Franco had no passion for the game but still sought to use Real Madrid and their success to represent the benefits of his government. As a result, he often undertook targeted actions against Barcelona. 

In 1943, the two sides were matched together in the Copa del Generalísimo. Barcelona won the first leg in front of their supporters, however, in the second leg they would lose by a humiliating score of 11-1. 

Author Jimmy Burns alleges that military officials threatened the players and reminded them of their duty to the general and the country. Real Madrid would enter half-time having scored eight goals against a team of players fearing for the safety of their families. 

Ironically, the symbol of the royalist domination would go on to lose the final to Athletic Bilbao, a team solely composed of Basque players, another Spanish ethnic group subject to Franco's culture war.  In Franco’s attempt to create a more hegemonic Spain, this match was a symbolic victory for the ideology of the oppressed. 

This was the moment that transferred the hatred of the Catalonians towards the war and the Franco regime onto Real Madrid Football Club, but it would not be the last instance of Franco’s interference with the two clubs. 

Four years after the semifinal, an Argentinian superstar by the name of Alfredo di Stefano became the subject of a bidding war between the two clubs. Franco, not wanting Barcelona to secure a player that would undermine his ideology, intimidated the Barcelona board and had one of his government men placed in charge of negotiating the transfer for the Catalonian club. Even still, Barcelona inched closer to a deal until the dictator passed a law banning the signing of any foreign players. 

With the power now in his hands, Franco proposed a compromise: have the player alternate for each club every year. Two years later, Franco would get full control of the player with the consent of the Barcelona board that he had helped to appoint. 

Di Stefano would go on to score over 200 goals for Real Madrid, helping them win five consecutive European Cups. Real Madrid became the kings of Europe, showcasing the brilliance of Spain and as a byproduct, Franco's regime.  

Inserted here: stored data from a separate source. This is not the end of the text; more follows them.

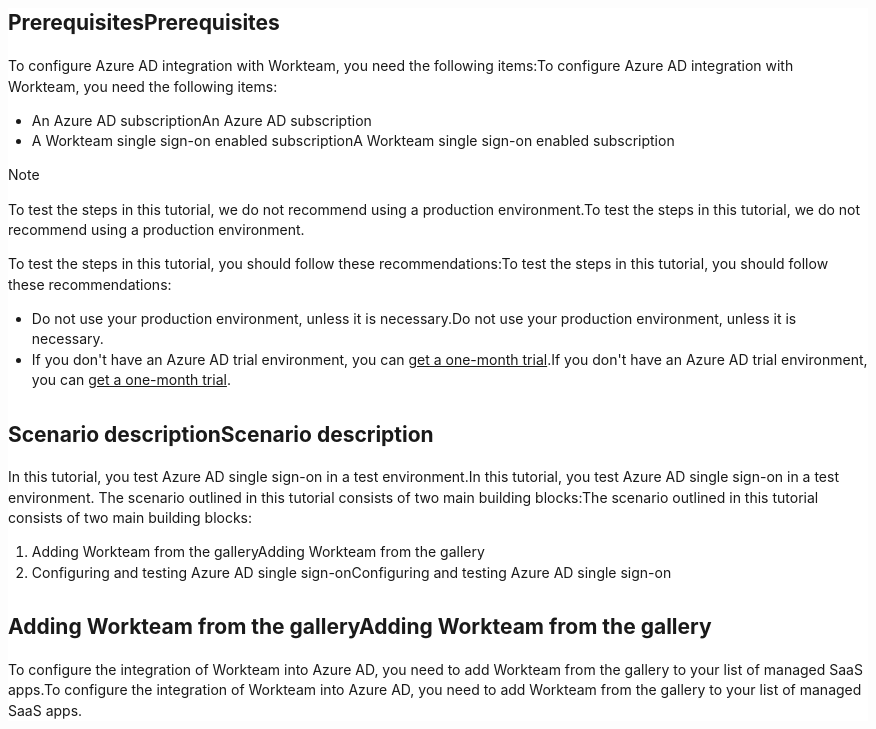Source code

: ## <a name="prerequisites"></a><span data-ttu-id="85aa3-110">Prerequisites</span><span class="sxs-lookup"><span data-stu-id="85aa3-110">Prerequisites</span></span>

<span data-ttu-id="85aa3-111">To configure Azure AD integration with Workteam, you need the following items:</span><span class="sxs-lookup"><span data-stu-id="85aa3-111">To configure Azure AD integration with Workteam, you need the following items:</span></span>

- <span data-ttu-id="85aa3-112">An Azure AD subscription</span><span class="sxs-lookup"><span data-stu-id="85aa3-112">An Azure AD subscription</span></span>
- <span data-ttu-id="85aa3-113">A Workteam single sign-on enabled subscription</span><span class="sxs-lookup"><span data-stu-id="85aa3-113">A Workteam single sign-on enabled subscription</span></span>

> [!NOTE]
> <span data-ttu-id="85aa3-114">To test the steps in this tutorial, we do not recommend using a production environment.</span><span class="sxs-lookup"><span data-stu-id="85aa3-114">To test the steps in this tutorial, we do not recommend using a production environment.</span></span>

<span data-ttu-id="85aa3-115">To test the steps in this tutorial, you should follow these recommendations:</span><span class="sxs-lookup"><span data-stu-id="85aa3-115">To test the steps in this tutorial, you should follow these recommendations:</span></span>

- <span data-ttu-id="85aa3-116">Do not use your production environment, unless it is necessary.</span><span class="sxs-lookup"><span data-stu-id="85aa3-116">Do not use your production environment, unless it is necessary.</span></span>
- <span data-ttu-id="85aa3-117">If you don't have an Azure AD trial environment, you can [get a one-month trial](https://azure.microsoft.com/pricing/free-trial/).</span><span class="sxs-lookup"><span data-stu-id="85aa3-117">If you don't have an Azure AD trial environment, you can [get a one-month trial](https://azure.microsoft.com/pricing/free-trial/).</span></span>

## <a name="scenario-description"></a><span data-ttu-id="85aa3-118">Scenario description</span><span class="sxs-lookup"><span data-stu-id="85aa3-118">Scenario description</span></span>
<span data-ttu-id="85aa3-119">In this tutorial, you test Azure AD single sign-on in a test environment.</span><span class="sxs-lookup"><span data-stu-id="85aa3-119">In this tutorial, you test Azure AD single sign-on in a test environment.</span></span> <span data-ttu-id="85aa3-120">The scenario outlined in this tutorial consists of two main building blocks:</span><span class="sxs-lookup"><span data-stu-id="85aa3-120">The scenario outlined in this tutorial consists of two main building blocks:</span></span>

1. <span data-ttu-id="85aa3-121">Adding Workteam from the gallery</span><span class="sxs-lookup"><span data-stu-id="85aa3-121">Adding Workteam from the gallery</span></span>
2. <span data-ttu-id="85aa3-122">Configuring and testing Azure AD single sign-on</span><span class="sxs-lookup"><span data-stu-id="85aa3-122">Configuring and testing Azure AD single sign-on</span></span>

## <a name="adding-workteam-from-the-gallery"></a><span data-ttu-id="85aa3-123">Adding Workteam from the gallery</span><span class="sxs-lookup"><span data-stu-id="85aa3-123">Adding Workteam from the gallery</span></span>
<span data-ttu-id="85aa3-124">To configure the integration of Workteam into Azure AD, you need to add Workteam from the gallery to your list of managed SaaS apps.</span><span class="sxs-lookup"><span data-stu-id="85aa3-124">To configure the integration of Workteam into Azure AD, you need to add Workteam from the gallery to your list of managed SaaS apps.</span></span>


[1]: ./media/workteam-tutorial/tutorial_general_01.png
[2]: ./media/workteam-tutorial/tutorial_general_02.png
[3]: ./media/workteam-tutorial/tutorial_general_03.png
[4]: ./media/workteam-tutorial/tutorial_general_04.png
[100]: ./media/workteam-tutorial/tutorial_general_100.png
[200]: ./media/workteam-tutorial/tutorial_general_200.png
[201]: ./media/workteam-tutorial/tutorial_general_201.png
[202]: ./media/workteam-tutorial/tutorial_general_202.png
[203]: ./media/workteam-tutorial/tutorial_general_203.png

As time progressed and the Franco government eventually fell, the influence of the former dictator began to fade into the back of some fans' minds. After Franco, Real Madrid began a period of sustained dominance both in Europe and in Spain. 

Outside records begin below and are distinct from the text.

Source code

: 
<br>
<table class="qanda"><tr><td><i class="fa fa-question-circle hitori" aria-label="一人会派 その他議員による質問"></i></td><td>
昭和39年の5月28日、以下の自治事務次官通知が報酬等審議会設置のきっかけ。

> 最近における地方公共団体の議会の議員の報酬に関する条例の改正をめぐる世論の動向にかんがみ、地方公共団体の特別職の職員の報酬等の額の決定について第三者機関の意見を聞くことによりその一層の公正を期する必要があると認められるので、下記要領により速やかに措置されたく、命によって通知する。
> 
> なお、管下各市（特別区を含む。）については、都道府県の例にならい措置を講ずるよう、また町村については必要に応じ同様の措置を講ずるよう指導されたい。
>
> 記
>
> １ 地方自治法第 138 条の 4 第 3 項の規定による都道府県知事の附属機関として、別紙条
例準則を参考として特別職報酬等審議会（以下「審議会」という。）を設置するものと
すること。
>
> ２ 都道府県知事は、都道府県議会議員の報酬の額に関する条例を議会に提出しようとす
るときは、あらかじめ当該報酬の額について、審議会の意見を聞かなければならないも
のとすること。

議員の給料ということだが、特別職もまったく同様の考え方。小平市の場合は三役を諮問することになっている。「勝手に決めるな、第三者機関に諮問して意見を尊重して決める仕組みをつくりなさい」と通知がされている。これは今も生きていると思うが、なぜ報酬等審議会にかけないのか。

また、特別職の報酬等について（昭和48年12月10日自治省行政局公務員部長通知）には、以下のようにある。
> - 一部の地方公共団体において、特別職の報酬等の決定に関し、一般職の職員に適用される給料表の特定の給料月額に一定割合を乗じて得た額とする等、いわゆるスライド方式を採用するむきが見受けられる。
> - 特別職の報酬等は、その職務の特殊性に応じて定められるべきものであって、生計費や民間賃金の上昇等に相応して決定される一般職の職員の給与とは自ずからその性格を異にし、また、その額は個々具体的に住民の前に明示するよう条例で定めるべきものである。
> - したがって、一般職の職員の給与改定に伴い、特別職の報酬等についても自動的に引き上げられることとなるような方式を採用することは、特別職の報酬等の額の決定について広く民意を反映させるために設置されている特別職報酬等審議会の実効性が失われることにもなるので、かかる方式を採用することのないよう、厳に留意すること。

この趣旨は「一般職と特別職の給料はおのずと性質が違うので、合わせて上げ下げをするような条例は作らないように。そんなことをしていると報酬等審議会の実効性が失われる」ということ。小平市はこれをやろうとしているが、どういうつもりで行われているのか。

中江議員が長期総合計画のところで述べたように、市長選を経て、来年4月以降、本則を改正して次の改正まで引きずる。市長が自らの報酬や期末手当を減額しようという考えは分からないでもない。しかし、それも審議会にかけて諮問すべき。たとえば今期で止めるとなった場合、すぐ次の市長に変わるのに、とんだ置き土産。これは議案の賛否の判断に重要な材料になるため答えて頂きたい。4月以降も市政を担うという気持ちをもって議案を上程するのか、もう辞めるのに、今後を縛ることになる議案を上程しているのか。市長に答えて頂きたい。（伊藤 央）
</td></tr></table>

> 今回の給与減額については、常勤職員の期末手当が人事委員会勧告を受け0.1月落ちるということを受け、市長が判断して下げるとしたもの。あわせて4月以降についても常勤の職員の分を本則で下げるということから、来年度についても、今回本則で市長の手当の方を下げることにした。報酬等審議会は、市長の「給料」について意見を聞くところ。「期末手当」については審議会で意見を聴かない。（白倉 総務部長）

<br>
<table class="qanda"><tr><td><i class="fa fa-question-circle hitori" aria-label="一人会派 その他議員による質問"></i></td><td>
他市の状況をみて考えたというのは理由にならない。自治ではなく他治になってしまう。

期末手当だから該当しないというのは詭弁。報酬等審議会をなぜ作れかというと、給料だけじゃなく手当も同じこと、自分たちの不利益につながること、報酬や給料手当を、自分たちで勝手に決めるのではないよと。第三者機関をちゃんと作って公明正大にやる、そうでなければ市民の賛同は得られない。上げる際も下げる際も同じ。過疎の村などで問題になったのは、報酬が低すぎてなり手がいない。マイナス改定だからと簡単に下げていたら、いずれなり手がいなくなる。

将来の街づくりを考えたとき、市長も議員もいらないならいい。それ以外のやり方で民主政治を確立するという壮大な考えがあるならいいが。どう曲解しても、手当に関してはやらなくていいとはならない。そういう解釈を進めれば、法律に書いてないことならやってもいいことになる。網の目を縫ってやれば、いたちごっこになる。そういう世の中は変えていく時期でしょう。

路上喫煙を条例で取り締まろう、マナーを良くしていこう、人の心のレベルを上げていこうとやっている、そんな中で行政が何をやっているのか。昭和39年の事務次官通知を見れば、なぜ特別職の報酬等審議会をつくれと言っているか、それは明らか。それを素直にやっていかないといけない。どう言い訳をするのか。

Real Madrid became a factory of superstar talent while simultaneously attracting the world’s greatest players. Raul, Roberto Carlos, Iker Casillas, and Luis Figo. 

Figo in particular represents the divide in ideology between the two clubs. Born in Portugal, Figo was bought by Barcelona in 1995 for 2 million euros. Under the training of the coaches at Barcelona, he became one of the best players in the world by the turn of the century. Florentino Perez, wanting to make his mark as the new president of Real Madrid, made a splash by signing Figo from his hated rivals by triggering a release clause in his contract. 

Perez was beginning his era of the Galacticos, a policy of signing the world's most renowned players. In his second game returning to Barcelona, Figo would receive a symbol showing what Barcelona fans thought of the new Real Madrid; a severed pig's head, which was famously captured after Barcelona fans threw it onto the pitch. 

Barcelona believed they stood for something more than money, and for them, it was as if Figo had abandoned them for the dark side. The empire struck once again. 

The phrase “Mes que un club” is often used in reference to Barcelona by its supporters. It is a phrase that has come to represent the cultural struggle of an ethnic group. At times, they fell victim to the suppression and domination of Real Madrid and Francoism. More recently, Cruyff and Guardiola's ideology helped show how tactical brilliance can triumph over the spending of the Galacticos. 

These victories are representative of the survival of Catalonian culture despite the best efforts to erase it. When their culture was threatened through sport, each match became a battleground for ideas. Victors showed not only the strength of their team but also the strength of their ideology. Sports are not as simple as results and statistics. There is a whole cultural and social history that shapes every moment and influences the consequences of any outcome.